Helpful Vocab

Here are some key terms that might be new to you:

Clinical trials: Research investigations in which potential new therapeutic compounds are tested in animals, then in humans, to determine efficacy and safety. Clinical trials tend to be expensive and can take months to years.

Drug pipeline: The portfolio of drugs a pharmaceutical company has that are at various stages of the research and development process.

Exclusive license/Non-exclusive license: When a patent is held over the production and sale of a product, another manufacturer must have a license granted by the patent holder to produce and sell it. An exclusive license means that only one license holder can manufacture and sell the product. A non-exclusive license allows more than one license holder to manufacture and sell the patented product. In drug development, non-exclusive licenses allow generic manufacturers to enter the market, which decreases monopoly power and increases access.
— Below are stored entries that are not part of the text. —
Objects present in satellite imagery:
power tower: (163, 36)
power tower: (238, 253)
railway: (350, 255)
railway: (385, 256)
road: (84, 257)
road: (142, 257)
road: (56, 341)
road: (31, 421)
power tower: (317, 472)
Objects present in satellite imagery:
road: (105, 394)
“Free at point of delivery”: A product or service that requires no payment from the individual who receives it.

Global access licensing: Licensing principles that include provisions ensuring global access to the product in question. To ensure that intellectual property protections do not create barriers to further research, these policies emphasize the use of transparent, non-exclusive licensing practices.

Health equity: When everyone has the opportunity to attain their highest level of health. Inequities are created when structural barriers prevent individuals and communities from accessing these conditions and reaching their full potential.
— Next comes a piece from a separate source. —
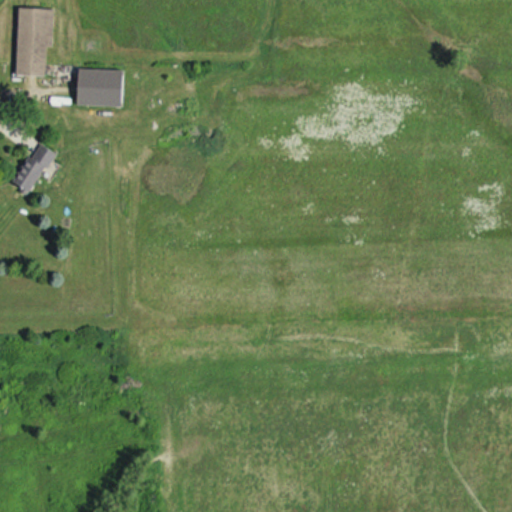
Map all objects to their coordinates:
building: (35, 42)
building: (103, 89)
road: (18, 111)
building: (35, 170)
Innovative advocacy: Advocacy that incorporates culture, context, and creativity to maximize the impact and spread of the political message.

Intellectual property: A work or invention that is the result of creativity, such as a manuscript or a design, to which one has rights and for which one may apply for a patent, copyright, trademark, etc.

Jonas Salk: A physician and virologist who developed the first safe and effective vaccine for polio. Salk prioritized widespread distribution over profit. He never patented his discovery. When asked who owns the patent he responded: “The people I would say. There is no patent. Could you patent the sun?”

License: A license grants another party permission to produce your patented property. Often in pharmaceuticals, entities that create a new drug will license their work to larger company that can produce and market it.

Monopoly: When one party maintains sole ownership of a specific commodity. Pharmaceutical companies’ monopolies are a central factor in high drug prices. Companies often manipulate the patent system to stretch their monopoly pricing power. This prevents generic drugs from entering the market with competitive products that lower prices.

Open source: An alternative paradigm to the drug discovery process, emphasizing open access to research findings to promote innovation.

Patent: Government license on intellectual property that gives the owner legal right to exclude others from making, using, or selling an invention for a set period of time. Pharmaceutical companies will often extend their patents with small, non-essential modifications to the drug in order to maintain a monopoly on the market.

R&D (Research and Development): The process a drug goes through before reaching the market. The process begins with basic science research of a biological system leading to identification of a therapeutic target. In chronological order, R&D steps include the discovery, pre-clinical, clinical, and marketing stages.

Technology transfer: The transfer of an original technology from the originator to an external entity. Technology transfer can occur through many routes, the main one being licensing.